__WHAT TO WORK ON__: The entries are to be written out word for word, with their images left out.

(Records from a collection)
□ □ □

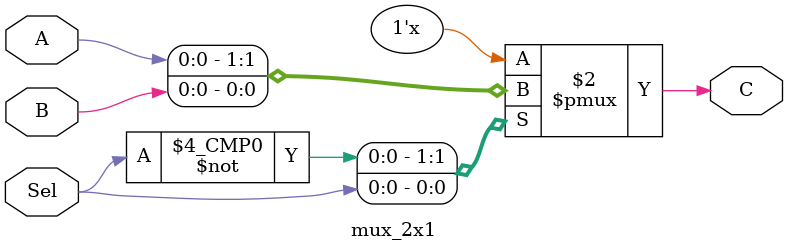
<source format=v>
module mux_2x1 (
  input A , B ,
  input Sel,
  output reg C
  );
  
always@(*)
begin
  case(Sel)
    1'b0 : C = A;
    1'b1:  C = B;
  endcase
end

endmodule

</source>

□ □ □

__EXERCISE SOLUTION__:
<source format=v>
module mux_2x1 (
  input A , B ,
  input Sel,
  output reg C
  );
  
always@(*)
begin
  case(Sel)
    1'b0 : C = A;
    1'b1:  C = B;
  endcase
end

endmodule

</source>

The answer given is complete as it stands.